**Description of the task:** In the material below, find the line that contains "right elbow: (221, 233)" and the line that contains "left shoulder: (237, 208)", then write out exactly those two lines and everything between them.

**Data for this task:**

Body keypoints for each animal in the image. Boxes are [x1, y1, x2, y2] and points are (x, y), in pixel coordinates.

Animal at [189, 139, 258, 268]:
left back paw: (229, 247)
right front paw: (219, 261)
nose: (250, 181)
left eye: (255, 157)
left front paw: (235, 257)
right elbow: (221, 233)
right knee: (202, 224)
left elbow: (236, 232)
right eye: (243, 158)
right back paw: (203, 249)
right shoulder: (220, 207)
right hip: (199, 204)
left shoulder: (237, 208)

--

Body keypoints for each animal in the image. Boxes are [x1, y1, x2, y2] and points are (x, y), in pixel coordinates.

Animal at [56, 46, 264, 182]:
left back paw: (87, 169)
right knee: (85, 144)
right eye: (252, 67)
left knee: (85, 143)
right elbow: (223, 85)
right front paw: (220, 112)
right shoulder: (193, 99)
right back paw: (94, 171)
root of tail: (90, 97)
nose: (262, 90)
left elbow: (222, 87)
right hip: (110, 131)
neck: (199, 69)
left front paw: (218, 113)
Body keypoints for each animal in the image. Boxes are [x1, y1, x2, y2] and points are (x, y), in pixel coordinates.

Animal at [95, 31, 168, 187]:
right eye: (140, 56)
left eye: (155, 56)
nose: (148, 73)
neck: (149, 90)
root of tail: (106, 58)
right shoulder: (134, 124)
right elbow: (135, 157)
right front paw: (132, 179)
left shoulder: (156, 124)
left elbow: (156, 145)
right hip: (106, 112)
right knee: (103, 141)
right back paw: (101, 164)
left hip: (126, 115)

**Exercise output:**
right elbow: (221, 233)
right knee: (202, 224)
left elbow: (236, 232)
right eye: (243, 158)
right back paw: (203, 249)
right shoulder: (220, 207)
right hip: (199, 204)
left shoulder: (237, 208)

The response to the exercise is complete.